Secondly, impact evaluations can help to understand if forestry programmes have targeted the right target areas or groups. For instance, with a budget of more than US$5 million, a payment of ecosystem services programme in Mexico, was successful in targeting households that were eligible for the programme and were more likely to clear forests. (See video for highlights from this study). A similar payment for ecosystems programme in Costa Rica, the PSA (Pago por Servicios Ambientales) programme, did not however achieve the same result. This occurred due to wrong targeting, i.e. people who were targeted would not have cleared forests even if they had not received the payment. So, the change caused by the payment system was minimal because the programme did not target people who were most likely to clear forests.

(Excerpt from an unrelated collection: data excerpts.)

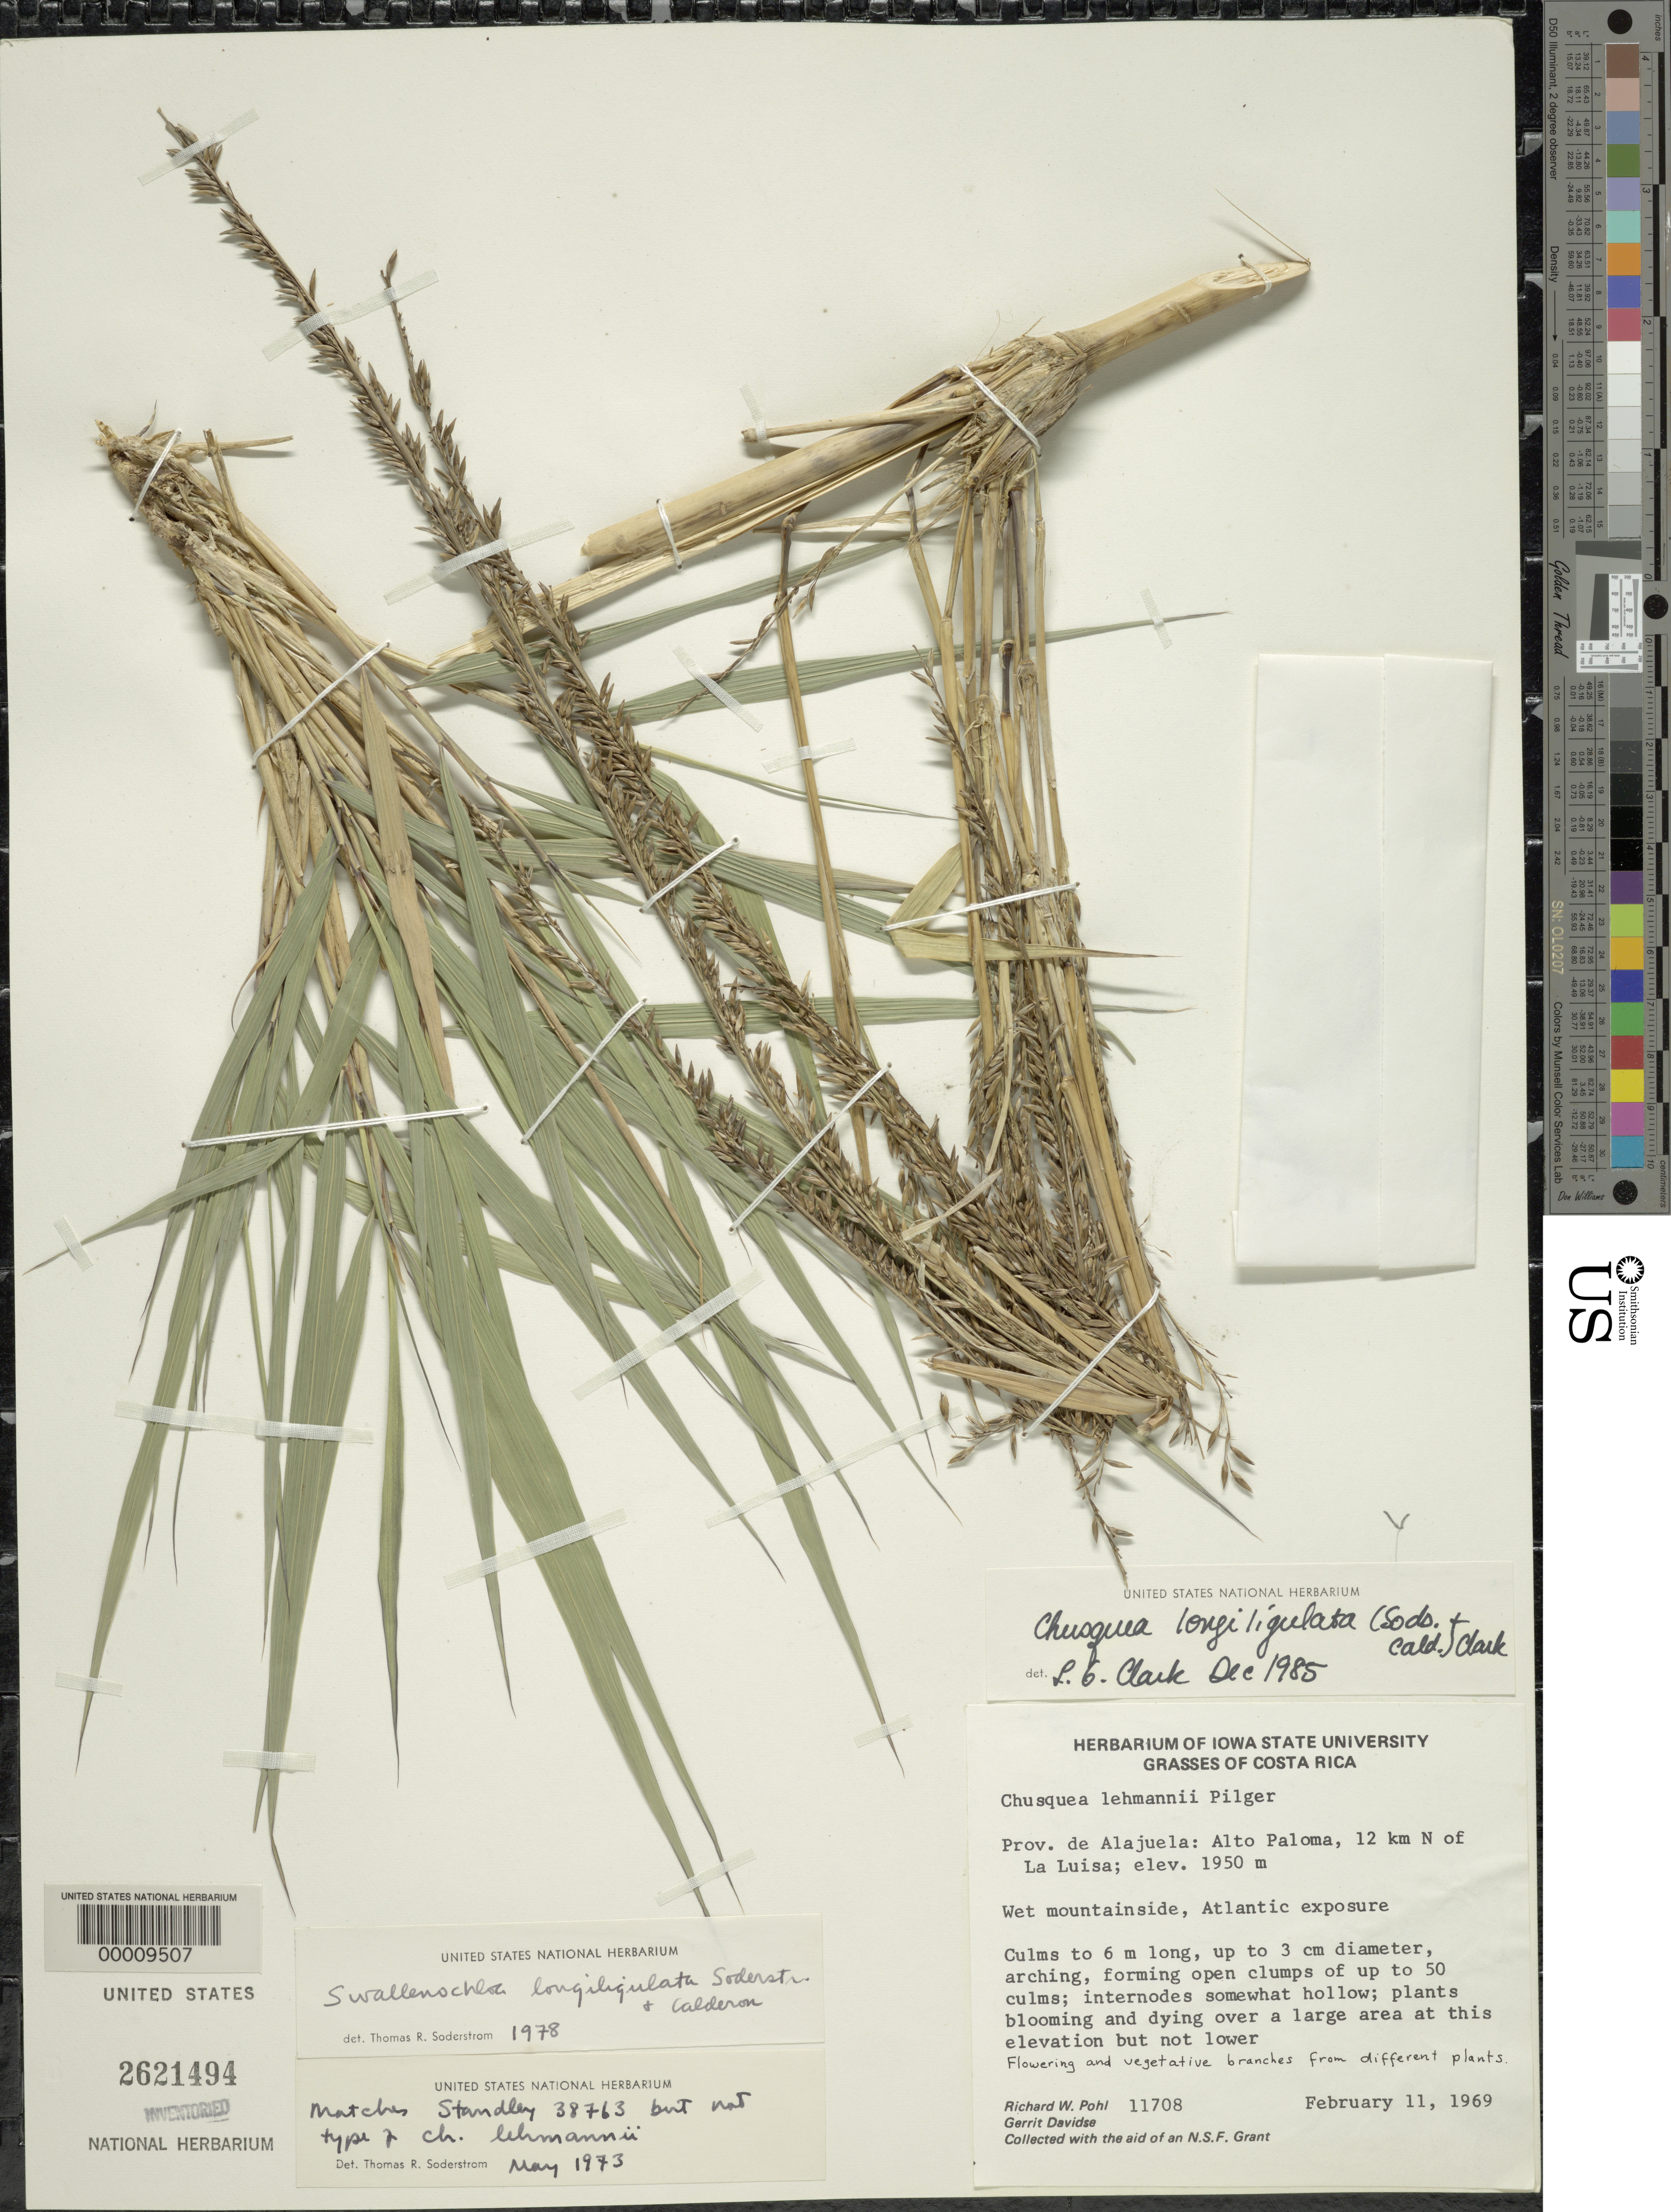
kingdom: Plantae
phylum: Tracheophyta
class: Liliopsida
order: Poales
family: Poaceae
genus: Chusquea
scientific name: Chusquea longiligulata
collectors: R. W. Pohl & G. Davidse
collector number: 11708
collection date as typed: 11 Feb 1969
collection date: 1969-02-11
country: Costa Rica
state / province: Alajuela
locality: Alto Paloma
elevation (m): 1950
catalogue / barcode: US 2621494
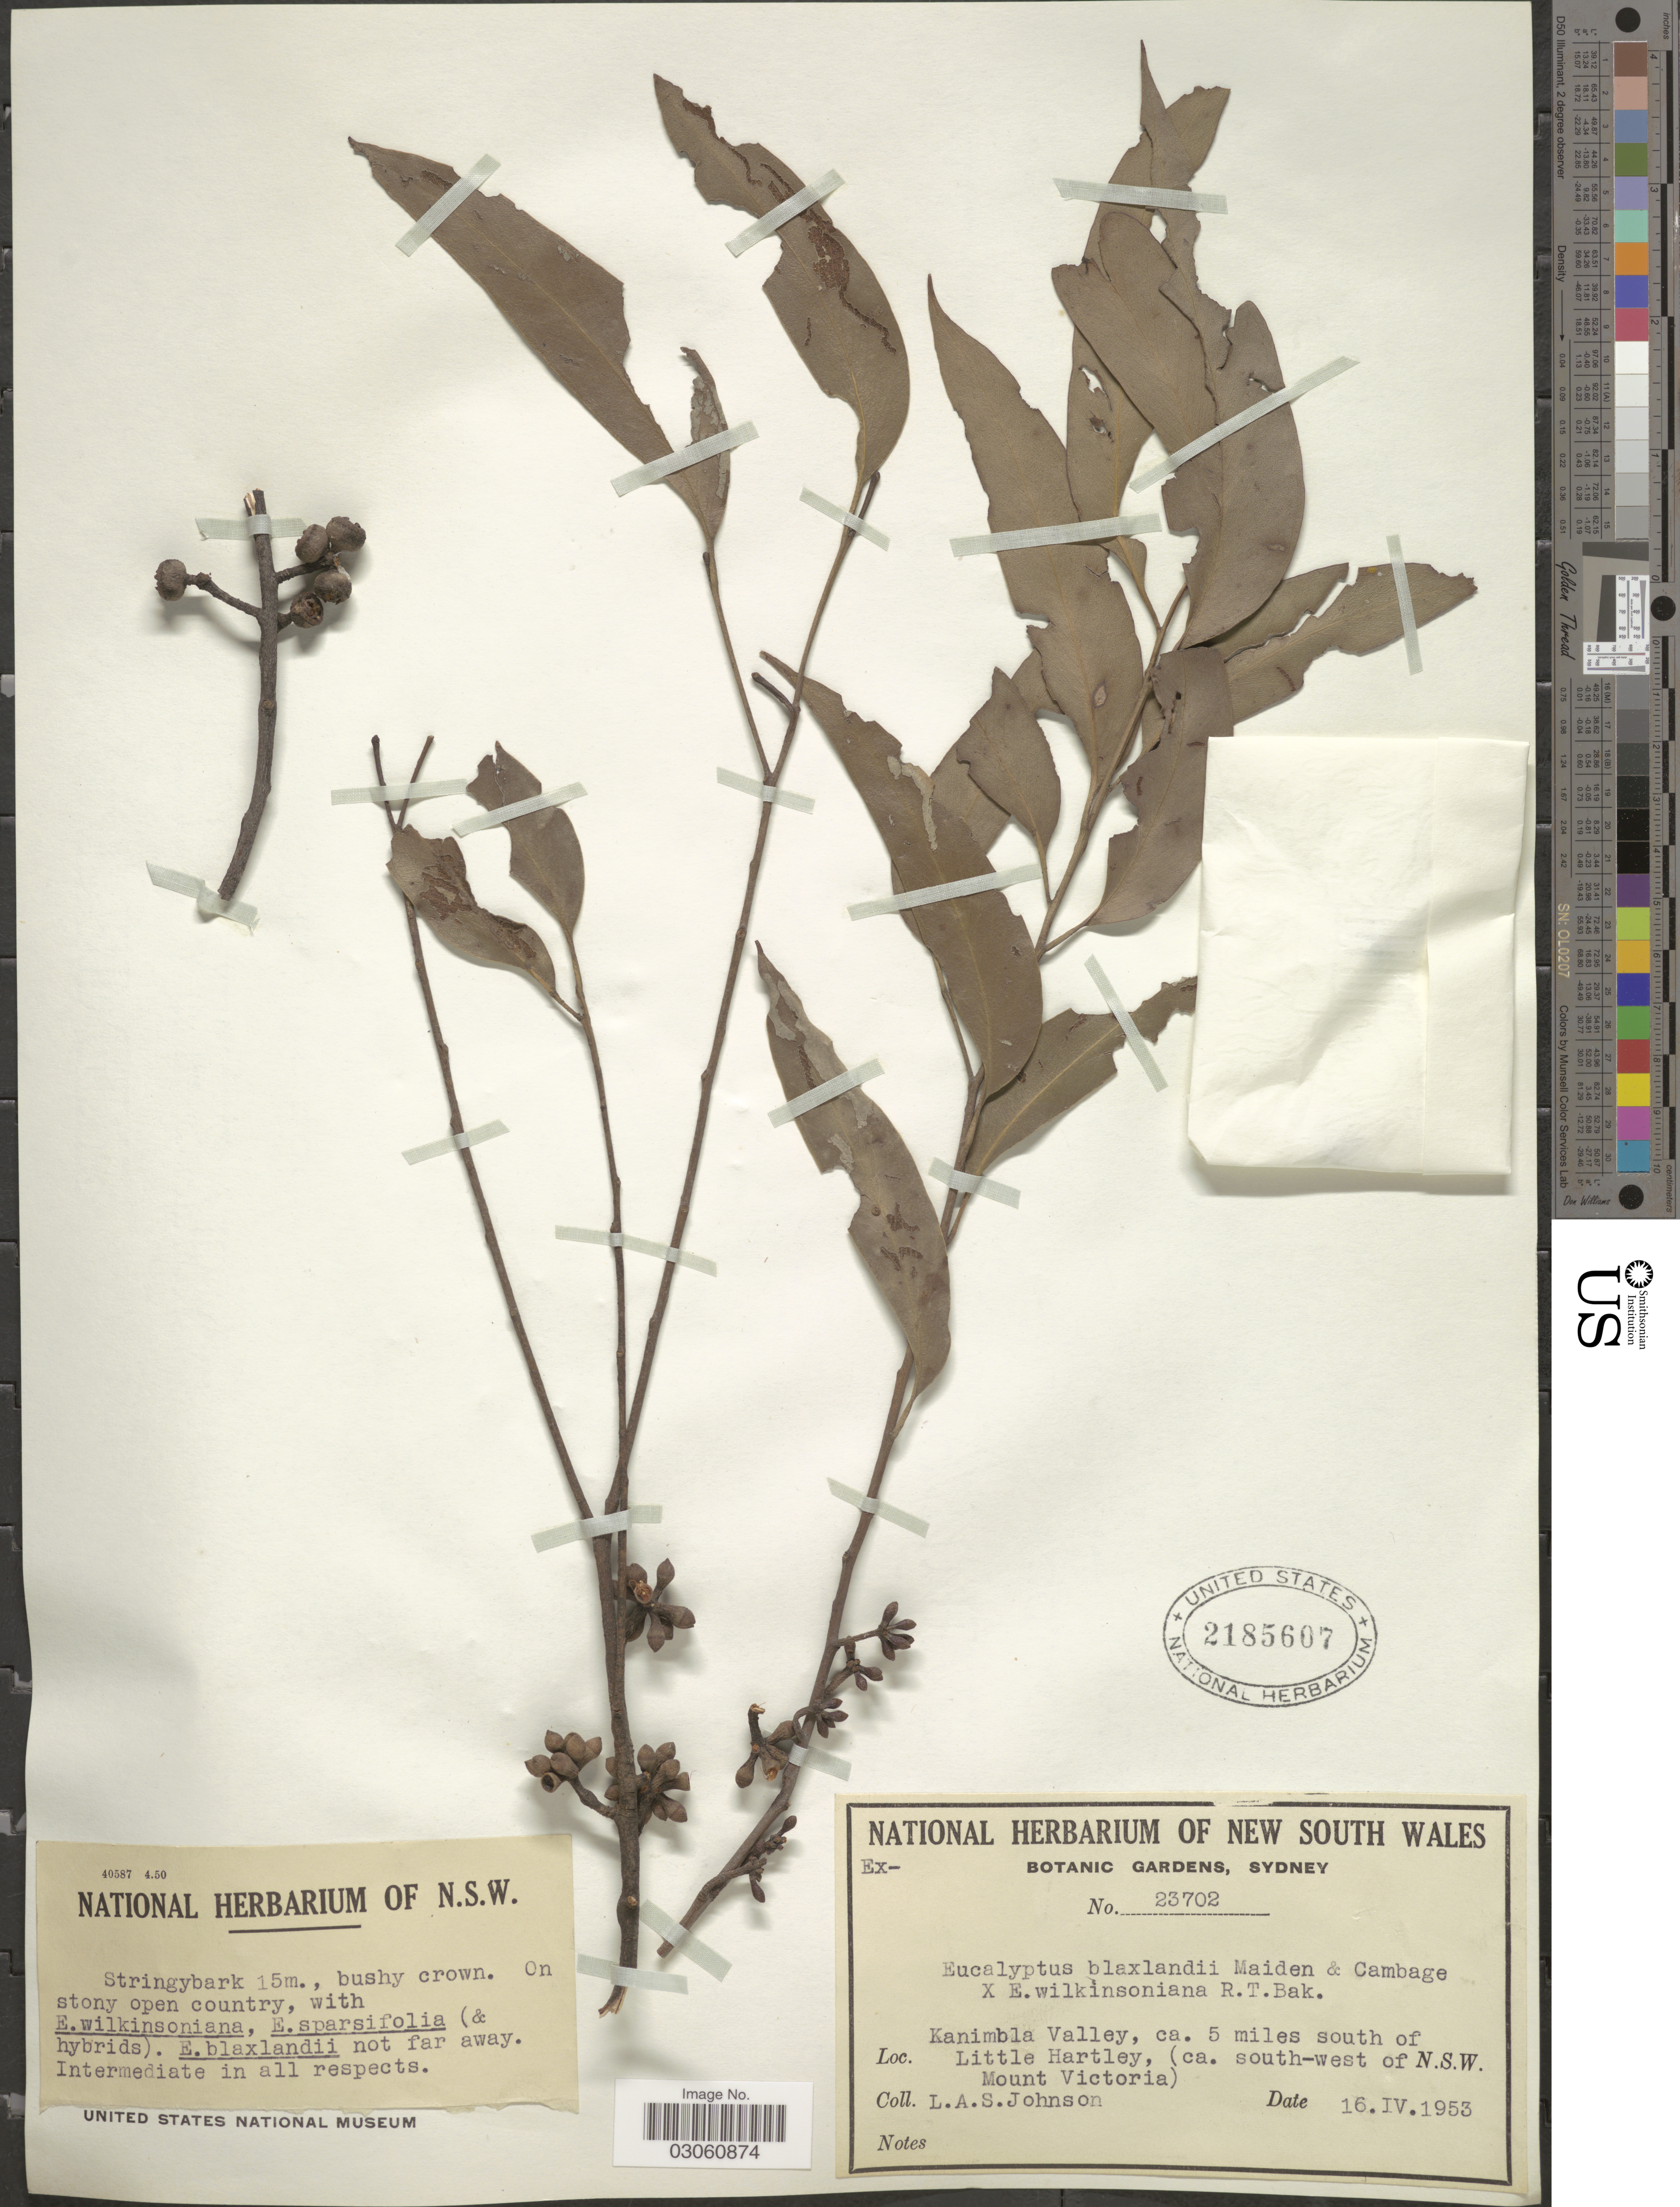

Impact evaluations can also compare the effectiveness of different sorts of programmes in addressing deforestation. So, for instance, an impact evaluation can help examine if programmes that employ government bodies to manage forests are more successful than those that depend on communities to manage forests. Impact evaluations in India and Nepal have found that programmes, in which governments co-manage forests with communities, have a greater impact on reducing deforestation compared to programmes that are solely managed by either the community or the state. This is because communities have incentives to save forests that benefit them, but in many cases do not have the jurisdictional authority to enforce rules. Impact evaluations have also shown that wildlife sanctuaries are more effective in protecting forests than protected areas as more resources are devoted to them.
For researchers, it has now become easier and cheaper to plan impact evaluations for forestry programmes (see here a recently published article that explores this). With advancement in technology and data collecting mechanisms, researchers can now combine the use of satellite imagery, aerial photography, and geographical information systems with social and household data. This data can be used for estimating forest cover, deforestation and land use while also understanding livelihood and welfare effects.
To sum up, ecosystems have non-linear dynamics at various spatial and temporal scales. It is often not clear when and if programmes impact forest cover as well as livelihoods. However, impact evaluations that combine rapid and easy-to-collect, aggregated and geospatial data with household data can build a compelling evidence base that answers crucial questions. As the reality of climate change looms large, it is about time we know whether forestry programmes work, and if so, for whom and why.